▶ **EXERCISE DETAILS**:
On every line of the listing, check for "transfer"; copy the lines that have it.

▶ **MATERIAL TO PROCESS**:

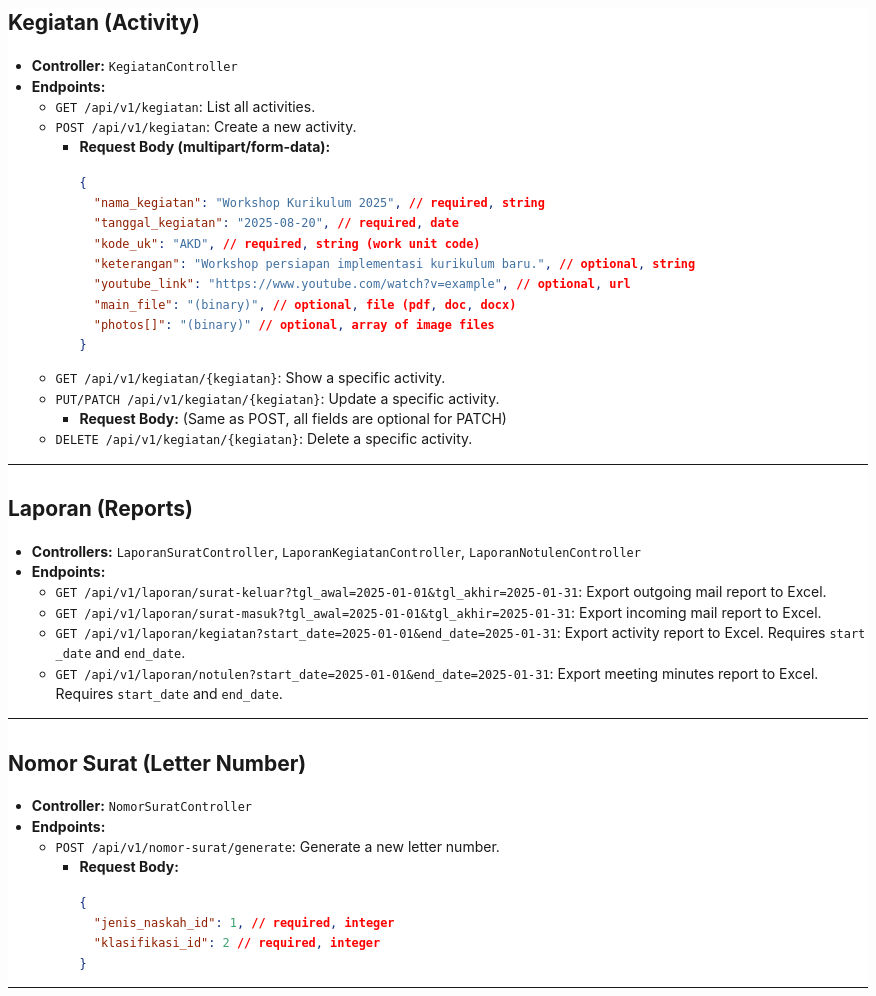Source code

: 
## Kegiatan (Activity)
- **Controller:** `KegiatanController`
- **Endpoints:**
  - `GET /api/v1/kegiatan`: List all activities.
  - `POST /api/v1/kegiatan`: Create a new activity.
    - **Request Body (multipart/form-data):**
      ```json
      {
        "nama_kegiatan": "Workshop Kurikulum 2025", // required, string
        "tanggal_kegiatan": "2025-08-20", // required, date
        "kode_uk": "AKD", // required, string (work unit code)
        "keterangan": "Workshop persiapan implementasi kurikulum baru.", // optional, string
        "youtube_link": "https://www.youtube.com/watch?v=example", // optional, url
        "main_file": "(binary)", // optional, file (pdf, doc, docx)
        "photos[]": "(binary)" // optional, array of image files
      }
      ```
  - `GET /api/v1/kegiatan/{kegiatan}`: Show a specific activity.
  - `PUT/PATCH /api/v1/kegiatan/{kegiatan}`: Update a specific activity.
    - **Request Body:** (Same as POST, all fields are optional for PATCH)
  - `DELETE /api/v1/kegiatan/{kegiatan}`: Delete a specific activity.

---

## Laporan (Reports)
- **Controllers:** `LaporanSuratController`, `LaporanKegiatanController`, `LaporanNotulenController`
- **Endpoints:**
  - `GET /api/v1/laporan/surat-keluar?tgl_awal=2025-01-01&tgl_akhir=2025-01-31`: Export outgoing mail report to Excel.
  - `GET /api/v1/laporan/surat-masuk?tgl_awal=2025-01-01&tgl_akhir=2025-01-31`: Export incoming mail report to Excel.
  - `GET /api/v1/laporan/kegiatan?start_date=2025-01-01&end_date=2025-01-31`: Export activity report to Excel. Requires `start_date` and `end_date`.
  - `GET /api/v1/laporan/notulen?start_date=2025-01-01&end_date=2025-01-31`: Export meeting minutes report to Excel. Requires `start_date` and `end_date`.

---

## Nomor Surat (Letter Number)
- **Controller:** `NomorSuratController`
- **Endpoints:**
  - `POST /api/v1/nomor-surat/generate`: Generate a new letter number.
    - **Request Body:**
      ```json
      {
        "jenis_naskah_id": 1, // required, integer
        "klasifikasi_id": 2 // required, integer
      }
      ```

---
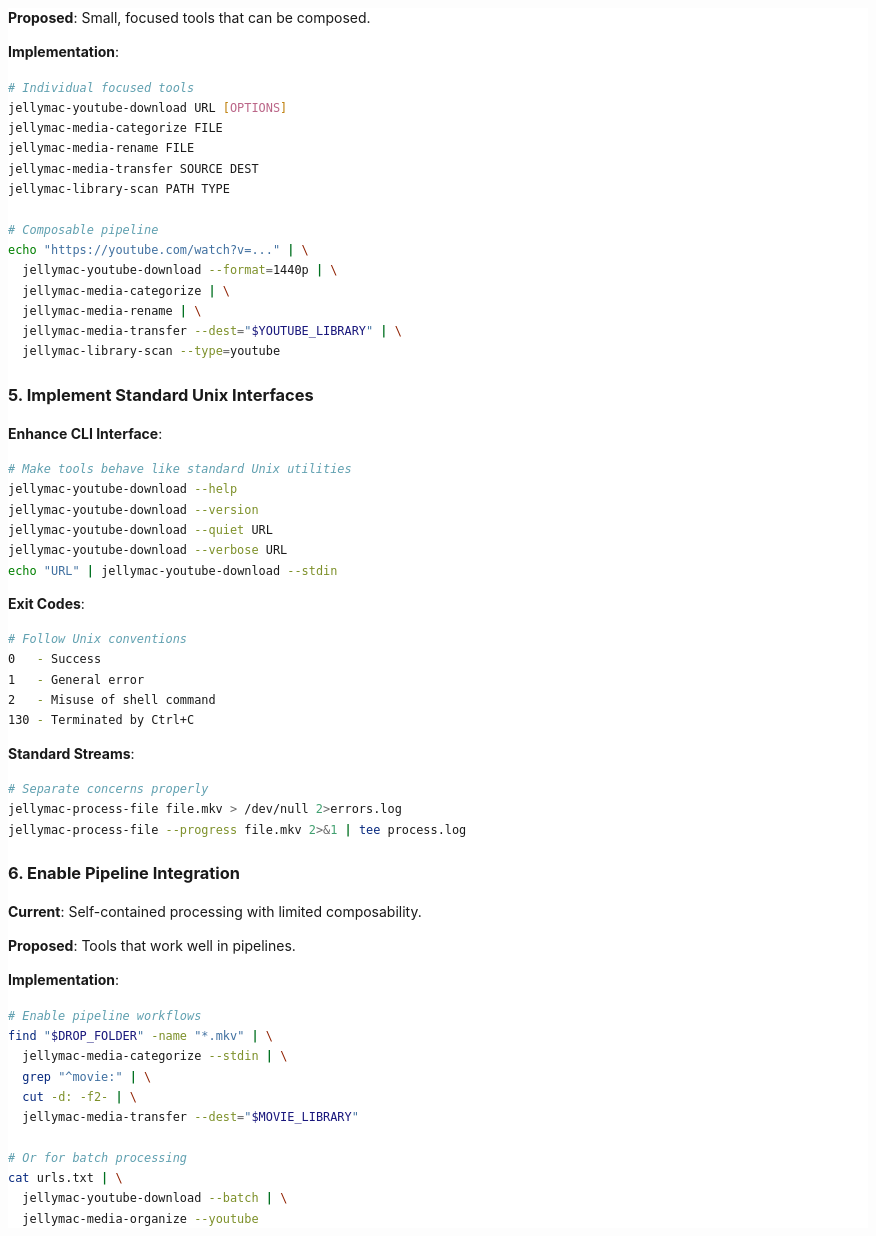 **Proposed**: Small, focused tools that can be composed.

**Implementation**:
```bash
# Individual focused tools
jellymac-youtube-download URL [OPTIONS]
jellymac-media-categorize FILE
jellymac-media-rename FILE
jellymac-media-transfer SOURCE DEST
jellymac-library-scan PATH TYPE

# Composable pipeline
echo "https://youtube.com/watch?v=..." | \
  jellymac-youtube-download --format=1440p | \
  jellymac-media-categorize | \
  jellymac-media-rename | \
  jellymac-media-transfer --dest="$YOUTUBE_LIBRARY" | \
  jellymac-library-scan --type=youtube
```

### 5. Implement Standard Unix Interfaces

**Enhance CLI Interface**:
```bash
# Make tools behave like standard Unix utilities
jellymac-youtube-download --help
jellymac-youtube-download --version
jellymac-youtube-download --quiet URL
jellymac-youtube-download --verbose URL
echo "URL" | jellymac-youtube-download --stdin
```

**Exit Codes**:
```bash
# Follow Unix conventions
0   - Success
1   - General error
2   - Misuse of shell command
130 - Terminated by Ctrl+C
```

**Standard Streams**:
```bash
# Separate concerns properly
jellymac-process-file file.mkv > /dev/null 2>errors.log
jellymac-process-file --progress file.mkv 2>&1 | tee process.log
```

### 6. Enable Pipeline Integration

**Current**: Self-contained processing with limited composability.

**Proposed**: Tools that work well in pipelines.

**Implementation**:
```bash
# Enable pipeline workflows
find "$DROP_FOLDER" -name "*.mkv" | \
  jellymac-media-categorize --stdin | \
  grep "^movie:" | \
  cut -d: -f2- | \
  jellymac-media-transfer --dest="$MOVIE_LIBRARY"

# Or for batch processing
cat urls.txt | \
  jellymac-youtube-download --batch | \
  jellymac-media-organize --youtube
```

▶ **EXERCISE RESPONSE**:
jellymac-media-transfer SOURCE DEST
  jellymac-media-transfer --dest="$YOUTUBE_LIBRARY" | \
  jellymac-media-transfer --dest="$MOVIE_LIBRARY"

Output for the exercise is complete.